Task description
List every line below containing "IaaS".

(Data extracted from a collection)

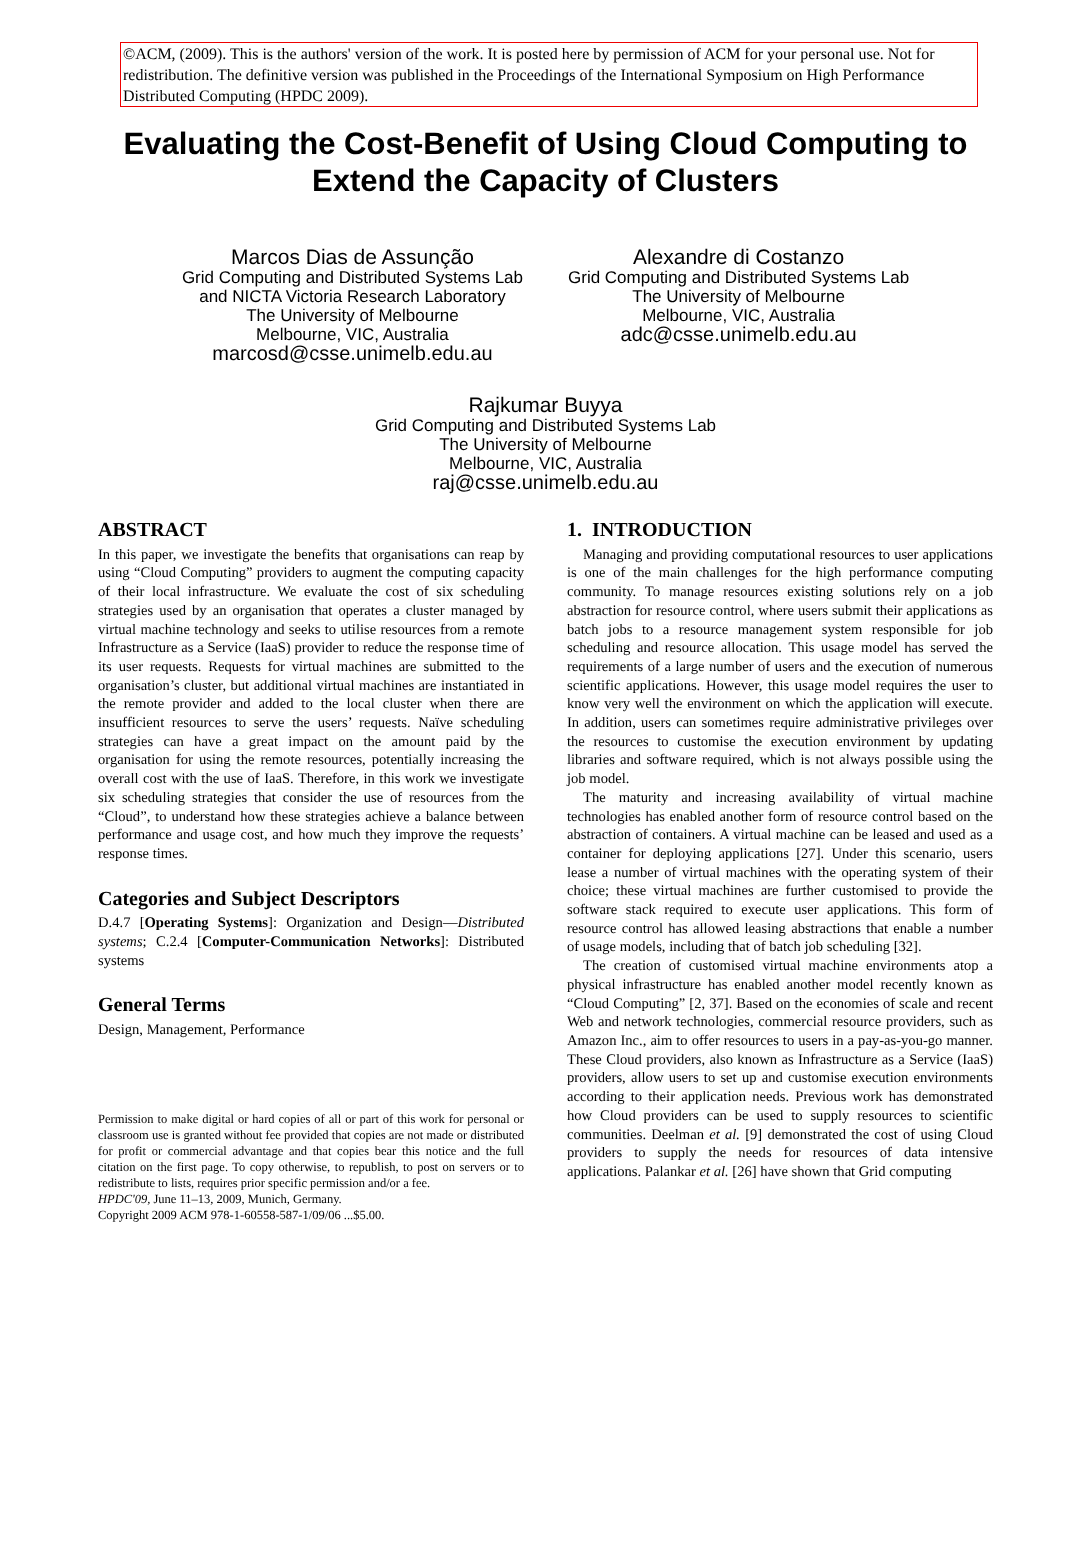©ACM, (2009). This is the authors' version of the work. It is posted here by permission of ACM for your personal use. Not for redistribution. The definitive version was published in the Proceedings of the International Symposium on High Performance Distributed Computing (HPDC 2009).
Evaluating the Cost-Benefit of Using Cloud Computing to
Extend the Capacity of Clusters
Marcos Dias de Assunção
Grid Computing and Distributed Systems Lab
and NICTA Victoria Research Laboratory
The University of Melbourne
Melbourne, VIC, Australia
marcosd@csse.unimelb.edu.au
Alexandre di Costanzo
Grid Computing and Distributed Systems Lab
The University of Melbourne
Melbourne, VIC, Australia
adc@csse.unimelb.edu.au
Rajkumar Buyya
Grid Computing and Distributed Systems Lab
The University of Melbourne
Melbourne, VIC, Australia
raj@csse.unimelb.edu.au
ABSTRACT
In this paper, we investigate the benefits that organisations can reap by using “Cloud Computing” providers to augment the computing capacity of their local infrastructure. We evaluate the cost of six scheduling strategies used by an organisation that operates a cluster managed by virtual machine technology and seeks to utilise resources from a remote Infrastructure as a Service (IaaS) provider to reduce the response time of its user requests. Requests for virtual machines are submitted to the organisation’s cluster, but additional virtual machines are instantiated in the remote provider and added to the local cluster when there are insufficient resources to serve the users’ requests. Naïve scheduling strategies can have a great impact on the amount paid by the organisation for using the remote resources, potentially increasing the overall cost with the use of IaaS. Therefore, in this work we investigate six scheduling strategies that consider the use of resources from the “Cloud”, to understand how these strategies achieve a balance between performance and usage cost, and how much they improve the requests’ response times.
Categories and Subject Descriptors
D.4.7 [Operating Systems]: Organization and Design—Distributed systems; C.2.4 [Computer-Communication Networks]: Distributed systems
General Terms
Design, Management, Performance
Permission to make digital or hard copies of all or part of this work for personal or classroom use is granted without fee provided that copies are not made or distributed for profit or commercial advantage and that copies bear this notice and the full citation on the first page. To copy otherwise, to republish, to post on servers or to redistribute to lists, requires prior specific permission and/or a fee.
HPDC'09, June 11–13, 2009, Munich, Germany.
Copyright 2009 ACM 978-1-60558-587-1/09/06 ...$5.00.
1. INTRODUCTION
Managing and providing computational resources to user applications is one of the main challenges for the high performance computing community. To manage resources existing solutions rely on a job abstraction for resource control, where users submit their applications as batch jobs to a resource management system responsible for job scheduling and resource allocation. This usage model has served the requirements of a large number of users and the execution of numerous scientific applications. However, this usage model requires the user to know very well the environment on which the application will execute. In addition, users can sometimes require administrative privileges over the resources to customise the execution environment by updating libraries and software required, which is not always possible using the job model.
The maturity and increasing availability of virtual machine technologies has enabled another form of resource control based on the abstraction of containers. A virtual machine can be leased and used as a container for deploying applications [27]. Under this scenario, users lease a number of virtual machines with the operating system of their choice; these virtual machines are further customised to provide the software stack required to execute user applications. This form of resource control has allowed leasing abstractions that enable a number of usage models, including that of batch job scheduling [32].
The creation of customised virtual machine environments atop a physical infrastructure has enabled another model recently known as “Cloud Computing” [2, 37]. Based on the economies of scale and recent Web and network technologies, commercial resource providers, such as Amazon Inc., aim to offer resources to users in a pay-as-you-go manner. These Cloud providers, also known as Infrastructure as a Service (IaaS) providers, allow users to set up and customise execution environments according to their application needs. Previous work has demonstrated how Cloud providers can be used to supply resources to scientific communities. Deelman et al. [9] demonstrated the cost of using Cloud providers to supply the needs for resources of data intensive applications. Palankar et al. [26] have shown that Grid computing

Answer to this task
In this paper, we investigate the benefits that organisations can reap by using “Cloud Computing” providers to augment the computing capacity of their local infrastructure. We evaluate the cost of six scheduling strategies used by an organisation that operates a cluster managed by virtual machine technology and seeks to utilise resources from a remote Infrastructure as a Service (IaaS) provider to reduce the response time of its user requests. Requests for virtual machines are submitted to the organisation’s cluster, but additional virtual machines are instantiated in the remote provider and added to the local cluster when there are insufficient resources to serve the users’ requests. Naïve scheduling strategies can have a great impact on the amount paid by the organisation for using the remote resources, potentially increasing the overall cost with the use of IaaS. Therefore, in this work we investigate six scheduling strategies that consider the use of resources from the “Cloud”, to understand how these strategies achieve a balance between performance and usage cost, and how much they improve the requests’ response times.
The creation of customised virtual machine environments atop a physical infrastructure has enabled another model recently known as “Cloud Computing” [2, 37]. Based on the economies of scale and recent Web and network technologies, commercial resource providers, such as Amazon Inc., aim to offer resources to users in a pay-as-you-go manner. These Cloud providers, also known as Infrastructure as a Service (IaaS) providers, allow users to set up and customise execution environments according to their application needs. Previous work has demonstrated how Cloud providers can be used to supply resources to scientific communities. Deelman et al. [9] demonstrated the cost of using Cloud providers to supply the needs for resources of data intensive applications. Palankar et al. [26] have shown that Grid computing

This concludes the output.